Already campaigning in McEvoy's shadow, he avoided interviews in the lead-up to the Games. Yet deep down and within his closest entourage of coaches and mentors, there was a rumbling that something special was about to go down.

The men's 100m freestyle champion Australian Kyle Chalmers.
The men's 100m freestyle champion Australian Kyle Chalmers. Photo: Al Bello

With 50m down, Chalmers was seventh in a compact field. He began to stoke up for his signature late rush, hauled in another bull of a man in Adrian and powered to the wall to become Australia's second youngest swimming gold medallist since Ian Thorpe (17) in Sydney in 2000.

"I think it's that I had that mental belief I could do that. I've been training to go 47.5, so to turn around and see that on the board was very exciting for me. It's just having that mental courage to be able to control my first 50 and work that back end," Chalmers said.

"I wanted to do something special tonight. Everything has fallen into place and I'm very grateful the way everything has worked out."

Aside from national age crowns, prior to Wednesday night Chalmers didn't have a single open swimming title to adorn the bedroom wall. He did concede afterwards that he "did OK'' at his school swimming carnival earlier in the year. (The year 12 student was named four-time male champion of the pool at the carnival.)

Now he has an Olympic gold medal, which has more than vindicated his decision to spurn a potential AFL career in favour of swimming. The son of AFL football player Brett Chalmers, he found himself at a fork in the road last year before making the difficult call to spurn a sport that fairly pumps through his veins.

"Six months before worlds (FINA World Championships) last year I cracked a bone in my wrist and did the ligaments in my ankle. I got a call from the head coach of Australia (Jacco Verhaeren).

"My swimming coaches at home said football and swimming were no longer both an option. I had to choose. I made the decision to be a swimmer but there's no regrets now, none at all."

As he cut a swath through the junior ranks, Chalmers was already being whispered about as the next edition of Ian Thorpe, so it was fitting the Australian great was the one to write Chalmers a letter on the eve of the Games. 

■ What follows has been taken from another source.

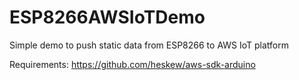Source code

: # ESP8266AWSIoTDemo
Simple demo to push static data from ESP8266 to AWS IoT platform

Requirements: <https://github.com/heskew/aws-sdk-arduino>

"He's someone I looked up to my whole life. He wrote me a letter and gave me some great advice, just to take it all in and enjoy every moment. I've had Eamon Sullivan message me, a lot of other people who've achieved so much in the sport. It really helped."

The lofty comparisons won't stop at Thorpe. The way Chalmers reels off his finishes has inklings of Michael Phelps but even that would hardly rattle Australian swimming's newest star. Relaxed to the point of casual disinterest in his own sport, he much prefers to watch basketball and his hero Kevin Durant.

As he attempted to digest what had just unfolded, Chalmers' immediate thoughts were for McEvoy, who has been his roommate in Rio and is one of his closest friends.

"There's some mixed emotions, racing against one of my great mates Cameron McEvoy. It's hard winning and him not swimming his best. I know he's got a lot to go and turn it around," Chalmers said.

But a new world order had threatened to take shape as Chalmers raced through the early rounds. By 11:15pm on Wednesday night, it had dawned. As McEvoy would soon warn, the best of Chalmers is yet to be seen.